Publié le 26 décembre 2011 par Metamag

 

 

De Sciences-po à Sciences-potes  - L'oligarchie cadenasse les esprits et castre les caractères

L'oligarchie cadenasse les esprits et castre les caractères 


 

Au moment où l’atelier sciences-politiques d’un lycée des Antilles Françaises, préparant des élèves de terminale et de première au concours Sciences-po par la voie de l’éducation prioritaire, décidait de participer à l’opération Nuntius Belli pour le Noël de nos soldats en Afghanistan, on apprenait, le 12 décembre, la suppression de l’épreuve de culture générale au concours de Sciences-po, pour l’année 2013. Au motif que cette épreuve serait « un frein au recrutement d’élèves issus de la diversité ».

La décision de Richard Descoings, directeur de l’IEP, proche de Nicolas Sarkozy et souvent pressenti pour remplacer Luc Chatel au Ministère de l’Education, a suscité de nombreuses réactions sur les forums et les réseaux sociaux de la droitesphère. Toutes paraissent s’expliquer par la crainte inexpliquée de voir "la racaille" investir Sciences-po. Mais, est-ce vraiment la question ? Et, comment être populiste et, en même temps, s’opposer à l’entrée des minorités visibles dans les grandes écoles de la République française ?
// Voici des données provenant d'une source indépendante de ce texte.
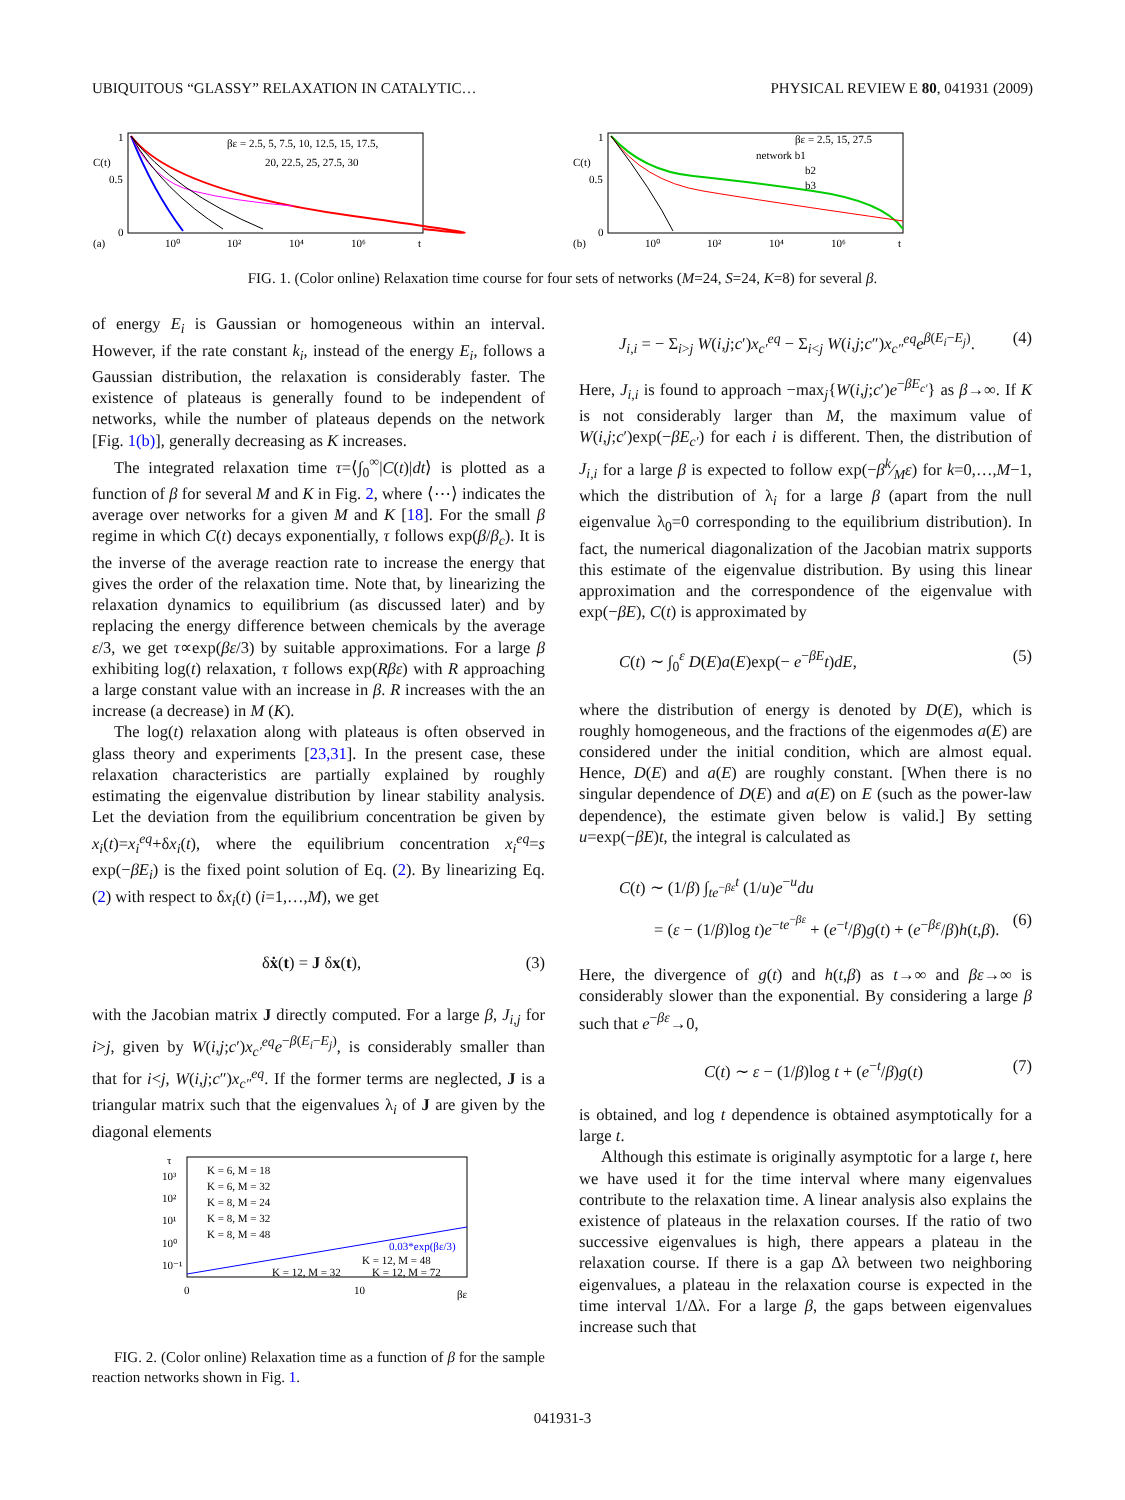UBIQUITOUS “GLASSY” RELAXATION IN CATALYTIC… PHYSICAL REVIEW E 80, 041931 (2009)
(a)
C(t)
0.5
1
0
βε = 2.5, 5, 7.5, 10, 12.5, 15, 17.5,
20, 22.5, 25, 27.5, 30
10⁰
10²
10⁴
10⁶
t
(b)
C(t)
0.5
1
0
βε = 2.5, 15, 27.5
network b1
b2
b3
10⁰
10²
10⁴
10⁶
t
FIG. 1. (Color online) Relaxation time course for four sets of networks (M=24, S=24, K=8) for several β.
of energy E<sub>i</sub> is Gaussian or homogeneous within an interval. However, if the rate constant k<sub>i</sub>, instead of the energy E<sub>i</sub>, follows a Gaussian distribution, the relaxation is considerably faster. The existence of plateaus is generally found to be independent of networks, while the number of plateaus depends on the network [Fig. 1(b)], generally decreasing as K increases.
The integrated relaxation time τ=⟨∫<sub>0</sub><sup>∞</sup>|C(t)|dt⟩ is plotted as a function of β for several M and K in Fig. 2, where ⟨⋯⟩ indicates the average over networks for a given M and K [18]. For the small β regime in which C(t) decays exponentially, τ follows exp(β/β<sub>c</sub>). It is the inverse of the average reaction rate to increase the energy that gives the order of the relaxation time. Note that, by linearizing the relaxation dynamics to equilibrium (as discussed later) and by replacing the energy difference between chemicals by the average ε/3, we get τ∝exp(βε/3) by suitable approximations. For a large β exhibiting log(t) relaxation, τ follows exp(Rβε) with R approaching a large constant value with an increase in β. R increases with the an increase (a decrease) in M (K).
The log(t) relaxation along with plateaus is often observed in glass theory and experiments [23,31]. In the present case, these relaxation characteristics are partially explained by roughly estimating the eigenvalue distribution by linear stability analysis. Let the deviation from the equilibrium concentration be given by x<sub>i</sub>(t)=x<sub>i</sub><sup>eq</sup>+δx<sub>i</sub>(t), where the equilibrium concentration x<sub>i</sub><sup>eq</sup>=s exp(−βE<sub>i</sub>) is the fixed point solution of Eq. (2). By linearizing Eq. (2) with respect to δx<sub>i</sub>(t) (i=1,…,M), we get
δẋ(t) = J δx(t), (3)
with the Jacobian matrix J directly computed. For a large β, J<sub>i,j</sub> for i>j, given by W(i,j;c′)x<sub>c′</sub><sup>eq</sup>e<sup>−β(E<sub>i</sub>−E<sub>j</sub>)</sup>, is considerably smaller than that for i<j, W(i,j;c″)x<sub>c″</sub><sup>eq</sup>. If the former terms are neglected, J is a triangular matrix such that the eigenvalues λ<sub>i</sub> of J are given by the diagonal elements
τ
10³
10²
10¹
10⁰
10⁻¹
K = 6, M = 18
K = 6, M = 32
K = 8, M = 24
K = 8, M = 32
K = 8, M = 48
0.03*exp(βε/3)
K = 12, M = 48
K = 12, M = 32
K = 12, M = 72
0
10
βε
FIG. 2. (Color online) Relaxation time as a function of β for the sample reaction networks shown in Fig. 1.
J<sub>i,i</sub> = − Σ<sub>i>j</sub> W(i,j;c′)x<sub>c′</sub><sup>eq</sup> − Σ<sub>i<j</sub> W(i,j;c″)x<sub>c″</sub><sup>eq</sup>e<sup>β(E<sub>i</sub>−E<sub>j</sub>)</sup>. (4)
Here, J<sub>i,i</sub> is found to approach −max<sub>j</sub>{W(i,j;c′)e<sup>−βE<sub>c′</sub></sup>} as β→∞. If K is not considerably larger than M, the maximum value of W(i,j;c′)exp(−βE<sub>c′</sub>) for each i is different. Then, the distribution of J<sub>i,i</sub> for a large β is expected to follow exp(−βk⁄Mε) for k=0,…,M−1, which the distribution of λ<sub>i</sub> for a large β (apart from the null eigenvalue λ<sub>0</sub>=0 corresponding to the equilibrium distribution). In fact, the numerical diagonalization of the Jacobian matrix supports this estimate of the eigenvalue distribution. By using this linear approximation and the correspondence of the eigenvalue with exp(−βE), C(t) is approximated by
C(t) ∼ ∫<sub>0</sub><sup>ε</sup> D(E)a(E)exp(− e<sup>−βE</sup>t)dE, (5)
where the distribution of energy is denoted by D(E), which is roughly homogeneous, and the fractions of the eigenmodes a(E) are considered under the initial condition, which are almost equal. Hence, D(E) and a(E) are roughly constant. [When there is no singular dependence of D(E) and a(E) on E (such as the power-law dependence), the estimate given below is valid.] By setting u=exp(−βE)t, the integral is calculated as
C(t) ∼ (1/β) ∫<sub>te<sup>−βε</sup></sub><sup>t</sup> (1/u)e<sup>−u</sup>du
= (ε − (1/β)log t)e<sup>−te<sup>−βε</sup></sup> + (e<sup>−t</sup>/β)g(t) + (e<sup>−βε</sup>/β)h(t,β). (6)
Here, the divergence of g(t) and h(t,β) as t→∞ and βε→∞ is considerably slower than the exponential. By considering a large β such that e<sup>−βε</sup>→0,
C(t) ∼ ε − (1/β)log t + (e<sup>−t</sup>/β)g(t) (7)
is obtained, and log t dependence is obtained asymptotically for a large t.
Although this estimate is originally asymptotic for a large t, here we have used it for the time interval where many eigenvalues contribute to the relaxation time. A linear analysis also explains the existence of plateaus in the relaxation courses. If the ratio of two successive eigenvalues is high, there appears a plateau in the relaxation course. If there is a gap Δλ between two neighboring eigenvalues, a plateau in the relaxation course is expected in the time interval 1/Δλ. For a large β, the gaps between eigenvalues increase such that
041931-3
N’en déplaise aux nombreux sites identitaires et conservateurs, le peuple, le populaire d’aujourd’hui, est basané et métissé. Il vit en banlieue. Et la plupart de ces jeunes ont tous, dans leurs poches, une carte d’identité française. Qui a donc peur de voir les banlieues débouler à St-Germain des Près ? Comment peut-on rêver d’un grand soir socialiste, d’un sursaut nationaliste contre l’oligarchie financière et les banquiers, sans en inclure  la « racaille » des banlieues, seule capable d’amorcer les luttes de demain et de faire trembler les politiques ?
La racaille n’est pas le danger, mais l’armée de réserve de la révolution 
Excusez-moi, mais jamais les culs bénis de St-Nicolas de Chardonneret n’oseront, par exemple, sans prendre aux caméras de surveillance que, dans l’insurrection à venir, il faudra, dès les premières manifestations de rue, comme en Grèce, démanteler avec violence et sans ménagement. Croyons-nous que les manifestations et protestations viendront des quartiers « blancs » anesthésiés ou qu’elles se feront par des pétitions ou des déclarations syndicales ? Ne tombons pas dans l’effet pervers de l’immigration, armée de réserve du capital, relégué au "lumpen" et ne divisons pas le peuple français sur des critères ethniques. Ce serait le meilleur moyen de l’endormir, plus encore, et de le conforter dans ce qu’il paraît être aujourd’hui: un peuple de résignés, pas même d’indignés et surtout pas de révoltés.
Ceci étant, la décision de Descoings est plus pernicieuse qu’on ne le pense. Elle participe du formatage de l’esprit, inauguré par la réforme du « nouveau lycée » de Luc Chatel. La réforme, qui a suscité très peu de contestation, sera pourtant, à notre avis et le temps passant, la réforme la plus corrosive du quinquennat Sarkozy. Prenons qu’un seul exemple. Dans le lycée"light" de Luc Chatel, pour la première fois, les horaires de cours ont été diminués mais le contenu des programmes est resté inchangé. Pourquoi ?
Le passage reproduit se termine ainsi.